Another object was considered desirable — namely, the provision of better lodgings for City clerks, who complain, witlx reason, that while model dwellings are provided in various parts of London for the working classes, they are still left to the discomforts and expenses of inferior lodgings, far away from their daily occupation.

The situation of Columbia-square and Columbia Market, as the buildings of Miss Coutts are named, is near the top of Shoreditch, by St. Leonard’s Church, opposite the eastern end of Old-street, where Kingsland-road and Hackney-road diverge from each other. The rnorket stands between New-street and Crabtree-row, east of Shoreditch, and close to the church. Those two thoroughfares bound it on the north and south, and two private roads connected with them are its limits on the east and west. The space thus inclosed is nearly square, and covers about two acres.

The plan of the market consists of four blocks of buildings, with arcades, surrounding an open quadrangle. The north side is occupied by the market-hall, 104 ft. in length by 50 ft. in width, the corridors giving access to the quadrangle from New-street, with a yard behind, and the staircases leading to vaults in the basement. This side is 160 ft. long, and so is the south side, fronting Crabtree-row, which presents a gate-house, three stories high, with a lofty ornamental archway, market offices, and two arcades, extending right and left, for greengrocers and other small dealers to display their wares. The buildings which occupy the east and west sides of the quadrangle are similar in design, and are each 210 ft. long by 45 ft. wide. They each comprise six shops and two wings, flanking a central archway leading to the quadrangle.

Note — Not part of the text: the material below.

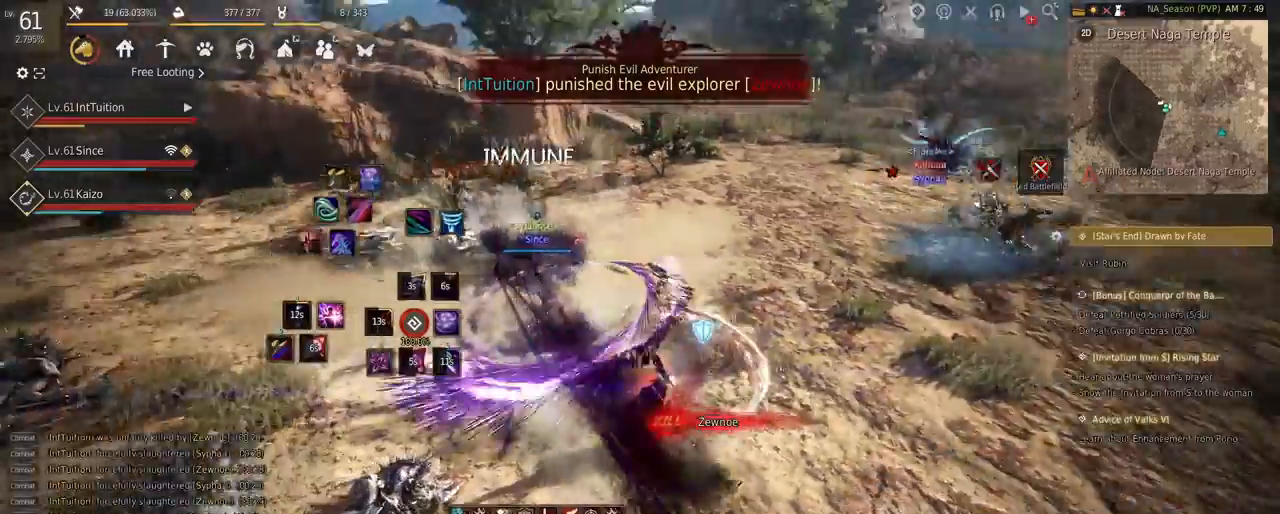
{"keys": [], "mouse": [], "events": [[367, "mouse_right", "up"]]}
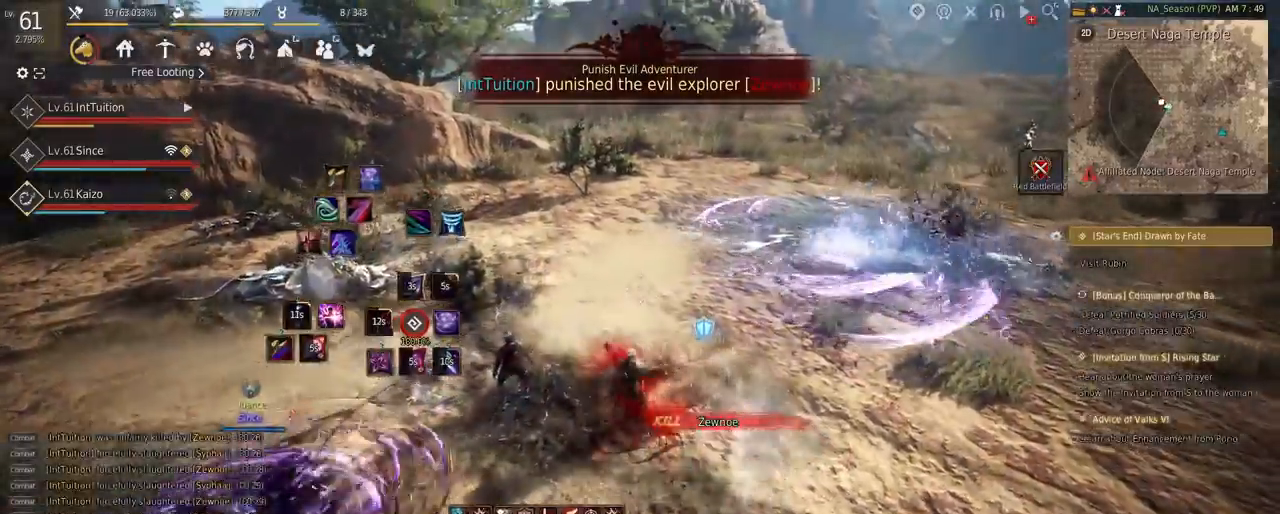
{"keys": ["shift"], "mouse": ["left"], "events": [[33, "shift", "down"], [67, "w", "down"], [283, "w", "up"], [450, "mouse_left", "down"]]}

The shops are four stories high. Their accommodation consists of kitchen, cellar, store, and closets, in the basement; shop, parlour or office, and private entrance, on the ground floor; and sitting-room and four bed-rooms on tho two stories above. They are intended for first-class dealers. The wings are four stories high, exclusive of their basements. One wing is occupied as a tavern, and the others are divided into residences for clerks and tenants of a middle class. Each dwelling occupies a separate story, approached by a common staircase; and contains parlour, kitchen, scullery, store, closets, and four bed-rooms. The dwellings in the east building are called “Georgina-gardens;” those in the west building, “Angela-gardens.” The former look over Columbia-square; the latter over an ornamental plantation of plane-trees and flowering shrubs. The central archway, which leads to the quadrangle, has stores and cellars in its basement and a suite of rooms above, intended, like those in the wings, for tenants of a middling class. The third or topmost story is carried up as a tower and contains large filtering-cisterns, which supply all the buildings with water.

The quadrangle has an area of 14,000 superficial feet, pared with blue granite, divided by lines of red granite into spaces 6 ft. square, which are to be the stations for costermongers. In the centre is a lamp, surrounded by four granite basins, with hydrants for washing; there is a fountain under each arcade. The market-hall is divided into seven bays by clustered Aberdeen granite pillars, with bronze capitals and bands, supporting the timber roof, which is 60 ft. high. The floor of the hall has an area of 2600 superficial feet; and m the aisles, behind the pillars, are twenty-four small shops, lined with Irish marble, for the sale of meat, fish, and poultry: above are galleries for the sale of flowers and fruit.

The buildings are substantially constructed of yellow brick, with Portland-stone cornices and copings, and terra-cotta mouldings; the roofs are of green slate. Mr. H. A. Darbishire is the architect, and Messrs. W. Cubitt and Co. are the builders.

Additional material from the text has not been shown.